With this understanding, the following tips can help those who pray the Rosary move from vocal prayer to meditation to inner contemplation:
1) Schedule the time
Our schedule is full of appointments. More or less consciously, we also plan out the time we’re going to need for each task or appointment. Sometimes it is good to set aside 20 or 30 minutes to pray the Rosary and write it down on the schedule. This appointment with Jesus and Mary is then just as important as all the other ones planned.
For all of us, it is possible to set aside a time to pray the Rosary, at first, once, twice or three times a week. Over time and this is the goal it will be easier to find a time to pray the Rosary daily.
2) Don’t rush
We can learn a lesson about prayer by observing people in love. During a romantic candlelit dinner, no one would be constantly looking at the clock, or choking down their food, or leaving the desert to one side to finish as quickly as possible. Rather, a romantic meal is stretched out, maybe lingering for an hour to sip a cocktail, and enjoying every moment spent together. So it is with praying the Rosary.

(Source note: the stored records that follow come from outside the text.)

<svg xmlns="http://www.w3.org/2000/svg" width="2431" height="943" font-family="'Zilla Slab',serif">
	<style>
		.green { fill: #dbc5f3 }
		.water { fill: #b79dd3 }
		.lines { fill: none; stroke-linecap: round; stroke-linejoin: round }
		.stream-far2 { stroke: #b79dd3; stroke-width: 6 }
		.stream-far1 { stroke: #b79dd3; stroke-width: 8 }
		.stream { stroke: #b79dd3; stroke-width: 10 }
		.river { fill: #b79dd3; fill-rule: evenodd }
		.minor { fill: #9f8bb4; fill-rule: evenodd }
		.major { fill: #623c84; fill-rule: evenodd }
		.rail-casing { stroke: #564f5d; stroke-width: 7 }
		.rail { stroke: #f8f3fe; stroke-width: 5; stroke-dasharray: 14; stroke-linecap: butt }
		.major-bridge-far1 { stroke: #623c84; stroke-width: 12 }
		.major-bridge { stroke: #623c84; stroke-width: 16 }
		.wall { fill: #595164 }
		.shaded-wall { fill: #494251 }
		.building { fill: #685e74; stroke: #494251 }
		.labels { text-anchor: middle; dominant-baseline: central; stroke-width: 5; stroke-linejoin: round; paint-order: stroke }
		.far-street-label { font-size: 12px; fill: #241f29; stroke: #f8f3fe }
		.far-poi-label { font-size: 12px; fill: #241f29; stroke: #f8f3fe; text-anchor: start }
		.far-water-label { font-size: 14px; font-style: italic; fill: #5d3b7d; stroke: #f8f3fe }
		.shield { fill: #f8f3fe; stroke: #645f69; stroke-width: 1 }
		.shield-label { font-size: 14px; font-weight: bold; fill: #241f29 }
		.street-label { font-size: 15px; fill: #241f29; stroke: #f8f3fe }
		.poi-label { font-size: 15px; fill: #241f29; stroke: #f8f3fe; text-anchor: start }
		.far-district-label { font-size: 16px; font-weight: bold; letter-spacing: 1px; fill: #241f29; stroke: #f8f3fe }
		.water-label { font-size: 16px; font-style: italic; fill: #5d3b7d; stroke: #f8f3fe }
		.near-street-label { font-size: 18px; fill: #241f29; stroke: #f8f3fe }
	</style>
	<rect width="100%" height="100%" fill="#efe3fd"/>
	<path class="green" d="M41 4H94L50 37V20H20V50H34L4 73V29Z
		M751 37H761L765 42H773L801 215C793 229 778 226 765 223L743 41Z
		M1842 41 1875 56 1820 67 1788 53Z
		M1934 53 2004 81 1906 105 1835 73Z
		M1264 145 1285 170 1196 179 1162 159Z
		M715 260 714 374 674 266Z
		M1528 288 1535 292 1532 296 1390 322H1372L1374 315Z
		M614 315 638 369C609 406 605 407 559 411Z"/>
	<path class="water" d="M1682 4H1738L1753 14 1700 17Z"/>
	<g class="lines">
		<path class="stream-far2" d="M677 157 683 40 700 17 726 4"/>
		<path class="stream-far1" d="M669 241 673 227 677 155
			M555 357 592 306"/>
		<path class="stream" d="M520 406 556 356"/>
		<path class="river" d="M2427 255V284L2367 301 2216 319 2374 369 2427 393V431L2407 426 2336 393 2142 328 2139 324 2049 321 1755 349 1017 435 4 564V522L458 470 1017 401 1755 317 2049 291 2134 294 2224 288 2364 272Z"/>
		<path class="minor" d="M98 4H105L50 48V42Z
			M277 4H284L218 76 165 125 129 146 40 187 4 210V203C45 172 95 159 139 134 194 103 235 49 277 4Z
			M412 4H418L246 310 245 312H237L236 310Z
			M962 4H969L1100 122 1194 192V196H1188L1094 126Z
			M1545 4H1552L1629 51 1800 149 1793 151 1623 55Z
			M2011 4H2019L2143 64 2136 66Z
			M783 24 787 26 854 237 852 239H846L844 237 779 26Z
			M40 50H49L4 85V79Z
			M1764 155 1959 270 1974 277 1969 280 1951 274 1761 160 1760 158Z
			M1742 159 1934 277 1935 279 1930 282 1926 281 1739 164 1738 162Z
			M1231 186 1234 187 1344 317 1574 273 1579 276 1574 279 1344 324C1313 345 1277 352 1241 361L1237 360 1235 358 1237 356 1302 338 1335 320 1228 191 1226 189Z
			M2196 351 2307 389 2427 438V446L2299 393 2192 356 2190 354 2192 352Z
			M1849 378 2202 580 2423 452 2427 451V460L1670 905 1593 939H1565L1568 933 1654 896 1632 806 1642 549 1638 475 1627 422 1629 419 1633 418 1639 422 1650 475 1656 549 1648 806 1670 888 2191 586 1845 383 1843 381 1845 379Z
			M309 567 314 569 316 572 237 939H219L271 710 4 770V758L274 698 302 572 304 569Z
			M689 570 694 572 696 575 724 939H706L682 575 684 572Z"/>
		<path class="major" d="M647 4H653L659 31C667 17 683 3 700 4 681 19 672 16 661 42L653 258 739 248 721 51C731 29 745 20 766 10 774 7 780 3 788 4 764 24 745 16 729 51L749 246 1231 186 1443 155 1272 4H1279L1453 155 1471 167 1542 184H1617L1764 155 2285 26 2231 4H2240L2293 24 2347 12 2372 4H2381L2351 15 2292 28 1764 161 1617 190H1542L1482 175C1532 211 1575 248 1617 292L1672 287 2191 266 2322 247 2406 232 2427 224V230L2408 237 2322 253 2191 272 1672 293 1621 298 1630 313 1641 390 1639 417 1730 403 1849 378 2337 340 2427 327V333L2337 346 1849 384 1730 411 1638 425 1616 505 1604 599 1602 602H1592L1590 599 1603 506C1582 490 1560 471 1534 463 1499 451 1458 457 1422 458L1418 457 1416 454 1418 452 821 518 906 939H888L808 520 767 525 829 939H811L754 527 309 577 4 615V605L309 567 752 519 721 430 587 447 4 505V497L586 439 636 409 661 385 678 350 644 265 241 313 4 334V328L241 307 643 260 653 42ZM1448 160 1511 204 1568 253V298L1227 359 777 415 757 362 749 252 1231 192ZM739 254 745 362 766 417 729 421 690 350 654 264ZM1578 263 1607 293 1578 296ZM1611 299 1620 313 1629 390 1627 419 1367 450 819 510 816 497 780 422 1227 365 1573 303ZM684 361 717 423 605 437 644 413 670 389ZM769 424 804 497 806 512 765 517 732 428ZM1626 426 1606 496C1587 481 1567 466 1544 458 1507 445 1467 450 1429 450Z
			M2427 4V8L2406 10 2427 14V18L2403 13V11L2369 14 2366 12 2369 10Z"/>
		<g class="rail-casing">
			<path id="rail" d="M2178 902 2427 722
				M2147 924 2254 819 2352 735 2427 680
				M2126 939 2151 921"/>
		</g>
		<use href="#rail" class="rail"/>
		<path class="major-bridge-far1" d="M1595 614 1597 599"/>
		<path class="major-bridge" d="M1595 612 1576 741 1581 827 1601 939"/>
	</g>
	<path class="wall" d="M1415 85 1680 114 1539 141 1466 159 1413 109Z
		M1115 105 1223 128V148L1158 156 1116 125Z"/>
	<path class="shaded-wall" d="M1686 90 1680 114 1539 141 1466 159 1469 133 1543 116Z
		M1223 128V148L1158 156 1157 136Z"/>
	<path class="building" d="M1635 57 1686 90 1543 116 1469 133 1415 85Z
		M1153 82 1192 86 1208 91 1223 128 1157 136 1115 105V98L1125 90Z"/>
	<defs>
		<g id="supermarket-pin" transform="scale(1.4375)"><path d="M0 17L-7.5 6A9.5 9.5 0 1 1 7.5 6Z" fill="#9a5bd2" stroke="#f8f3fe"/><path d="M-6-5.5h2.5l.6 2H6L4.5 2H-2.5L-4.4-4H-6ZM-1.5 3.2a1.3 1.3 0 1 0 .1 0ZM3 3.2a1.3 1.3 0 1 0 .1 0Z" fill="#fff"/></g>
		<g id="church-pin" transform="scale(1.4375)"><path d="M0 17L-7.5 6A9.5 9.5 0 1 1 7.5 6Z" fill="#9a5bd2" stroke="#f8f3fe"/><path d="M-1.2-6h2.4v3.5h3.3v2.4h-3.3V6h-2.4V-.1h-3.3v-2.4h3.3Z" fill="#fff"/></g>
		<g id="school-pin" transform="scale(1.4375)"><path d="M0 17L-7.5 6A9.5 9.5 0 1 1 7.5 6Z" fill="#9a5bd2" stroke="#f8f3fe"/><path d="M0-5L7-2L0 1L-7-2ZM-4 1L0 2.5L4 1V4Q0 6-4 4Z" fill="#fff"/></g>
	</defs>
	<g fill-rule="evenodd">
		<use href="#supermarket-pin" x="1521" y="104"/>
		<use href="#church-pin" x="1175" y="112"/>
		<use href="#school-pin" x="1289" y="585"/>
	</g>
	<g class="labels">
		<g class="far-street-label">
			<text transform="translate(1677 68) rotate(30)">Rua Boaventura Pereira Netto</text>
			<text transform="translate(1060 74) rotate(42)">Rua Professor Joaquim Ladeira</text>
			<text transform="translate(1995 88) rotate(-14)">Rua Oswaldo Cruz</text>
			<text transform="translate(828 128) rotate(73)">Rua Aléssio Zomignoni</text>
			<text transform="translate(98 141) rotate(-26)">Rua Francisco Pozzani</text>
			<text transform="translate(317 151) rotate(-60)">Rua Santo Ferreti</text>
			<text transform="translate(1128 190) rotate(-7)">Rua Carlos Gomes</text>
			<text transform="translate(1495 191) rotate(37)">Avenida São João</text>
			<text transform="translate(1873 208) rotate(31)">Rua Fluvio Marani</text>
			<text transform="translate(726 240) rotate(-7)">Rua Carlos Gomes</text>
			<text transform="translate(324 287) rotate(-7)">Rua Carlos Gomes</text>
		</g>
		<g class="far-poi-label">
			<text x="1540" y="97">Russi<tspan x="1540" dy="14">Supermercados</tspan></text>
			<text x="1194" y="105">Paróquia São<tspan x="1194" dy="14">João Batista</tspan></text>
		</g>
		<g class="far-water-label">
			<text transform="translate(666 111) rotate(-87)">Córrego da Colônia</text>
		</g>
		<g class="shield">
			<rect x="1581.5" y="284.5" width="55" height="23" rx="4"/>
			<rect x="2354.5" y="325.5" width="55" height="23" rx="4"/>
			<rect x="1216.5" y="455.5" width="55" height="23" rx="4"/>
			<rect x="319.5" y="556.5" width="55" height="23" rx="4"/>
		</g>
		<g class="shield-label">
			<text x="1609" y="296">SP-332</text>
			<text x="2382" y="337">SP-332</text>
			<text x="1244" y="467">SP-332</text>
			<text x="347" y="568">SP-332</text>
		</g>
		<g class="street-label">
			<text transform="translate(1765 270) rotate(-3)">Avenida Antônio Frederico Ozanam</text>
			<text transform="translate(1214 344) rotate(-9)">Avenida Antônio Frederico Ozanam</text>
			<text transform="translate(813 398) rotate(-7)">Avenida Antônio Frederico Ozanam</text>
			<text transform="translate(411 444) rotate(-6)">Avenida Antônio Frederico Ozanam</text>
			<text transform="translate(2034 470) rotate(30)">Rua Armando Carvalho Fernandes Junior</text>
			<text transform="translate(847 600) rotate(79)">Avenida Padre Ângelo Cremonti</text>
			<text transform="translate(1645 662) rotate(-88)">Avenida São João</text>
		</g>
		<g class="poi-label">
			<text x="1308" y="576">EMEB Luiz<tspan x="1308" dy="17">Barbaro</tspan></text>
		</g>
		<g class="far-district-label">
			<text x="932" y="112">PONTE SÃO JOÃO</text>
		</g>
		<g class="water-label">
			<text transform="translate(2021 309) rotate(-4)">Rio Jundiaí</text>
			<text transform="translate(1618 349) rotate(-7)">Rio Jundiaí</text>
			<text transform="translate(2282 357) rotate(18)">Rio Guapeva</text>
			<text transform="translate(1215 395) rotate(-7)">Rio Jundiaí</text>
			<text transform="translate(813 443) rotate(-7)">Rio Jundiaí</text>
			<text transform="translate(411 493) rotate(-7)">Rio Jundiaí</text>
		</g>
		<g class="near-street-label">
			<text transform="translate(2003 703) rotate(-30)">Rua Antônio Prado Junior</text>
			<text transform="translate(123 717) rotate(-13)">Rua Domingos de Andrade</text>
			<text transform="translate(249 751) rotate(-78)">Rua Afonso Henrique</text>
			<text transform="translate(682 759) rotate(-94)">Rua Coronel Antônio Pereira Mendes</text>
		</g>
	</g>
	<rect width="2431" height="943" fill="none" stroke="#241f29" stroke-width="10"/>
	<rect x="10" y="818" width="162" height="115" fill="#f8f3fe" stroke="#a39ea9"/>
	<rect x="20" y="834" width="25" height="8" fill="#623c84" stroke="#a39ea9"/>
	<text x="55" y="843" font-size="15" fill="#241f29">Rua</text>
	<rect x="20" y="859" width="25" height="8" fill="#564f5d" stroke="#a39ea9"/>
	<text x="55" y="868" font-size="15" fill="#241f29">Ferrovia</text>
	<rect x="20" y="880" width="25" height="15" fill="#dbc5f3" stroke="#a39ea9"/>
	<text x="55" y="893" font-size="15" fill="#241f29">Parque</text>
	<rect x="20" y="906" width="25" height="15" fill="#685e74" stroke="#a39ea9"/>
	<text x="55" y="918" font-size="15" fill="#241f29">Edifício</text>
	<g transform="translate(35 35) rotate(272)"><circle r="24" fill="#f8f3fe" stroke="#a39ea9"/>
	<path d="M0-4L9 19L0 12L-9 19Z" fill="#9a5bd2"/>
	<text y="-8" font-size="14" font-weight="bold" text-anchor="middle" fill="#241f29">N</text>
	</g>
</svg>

It shouldn’t be treated as sets of Hail Mary’s to be performed as if one were lifting weights. I can spend time lingering on a thought. I can also break away from it. I can, principally at the beginning, simply be peaceful. If I keep this peaceful attitude and an awareness of how important this 20-minute appointment is, then I will have prayed well. It will have been a good prayer because my will is focused on pleasing the Beloved and not myself.
3) Savor the experience
Saint Ignatius recommends what’s called the third form of prayer, which consists in adjusting the words to the rhythm of one’s own breathing. Often it is sufficient in praying the Rosary to briefly pause between the mysteries and to remember that Jesus and Mary are looking at me full of joy and love, recognizing with gratitude that I am like a little child babbling words every so often to in some way affirm that I love God. To do this, it can be useful to pause and take a few breaths before resuming vocal prayer.